Mayor Barrett says they've also been working with Employ Milwaukee to crate more jobs for young people during the summer in 2021. 

"We're coming at that with renewed enthusiasm because I think the more you can create hope and opportunity through the lives of our young people through jobs, the better everybody is. They're better off, society's better off, the people who are employing them are better off," he said. 

"Disheartened by the level of violence we've seen in Milwaukee so far this year," " said Common Council President Cavalier Johnson, "I would implore individuals, whether it's a pandemic or not, when you feel like you're in a situation where you're going to inflict violence upon someone else to think about how you would feel if somebody was looking to inflict violence to someone you care about."

Johnson says in 2020, the police department is losing 60 officers because of attrition and in 20201, the city is scheduled to lose 150 officers.
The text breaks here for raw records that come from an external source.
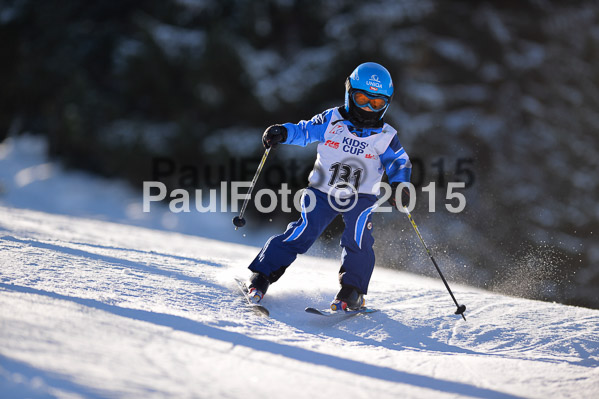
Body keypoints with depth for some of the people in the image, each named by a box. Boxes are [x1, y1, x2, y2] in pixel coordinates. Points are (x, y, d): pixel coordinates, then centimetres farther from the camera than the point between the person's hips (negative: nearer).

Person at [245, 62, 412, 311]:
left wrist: (399, 186, -16)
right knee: (303, 233, -13)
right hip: (322, 190, 0)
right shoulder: (332, 120, -4)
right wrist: (282, 133, -15)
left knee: (358, 238, -23)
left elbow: (400, 163, 4)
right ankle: (262, 276, -2)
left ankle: (352, 291, -8)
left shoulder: (386, 137, -2)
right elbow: (305, 131, 4)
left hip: (361, 197, 0)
That number could be as low as 120, if the Common Council approves a federal grant. 

He in the future, the City is in a situation where they will have to continually cut police officer positions because it can't afford them. He says it would be helpful if the state would give the city some additional tools. 

"Like being able to raise a tax that could capture some of the spending from people who are visiting Milwaukee , whether they are visitors or commuters that virtually every other large City in America has, that could help us out."

He also said the state government were to reinstitute a plan on shared revenue. 

"Where shared revenue would actually be fair and they wouldn't be keeping more of the funds like they've been doing for a better part of 20 years, we could be in a different position right now," he said. 

He says another thing that needs to be done is working to provide good paying, family supporting jobs into neighborhoods. 

"When you look at the heat map where some of these violent instances are occurring it's not a surprise, really, they are in the areas in our city that have been neglected economically for a generation," he said, "It's incumbent upon us as members of the Common Council and City and the region, quite frankly, to make sure people have access to family supporting jobs, whether they're in the City of Milwaukee or supporting initiatives like a regional transit authority to get them from where they are to family supporting jobs, no matter where they are in our general location."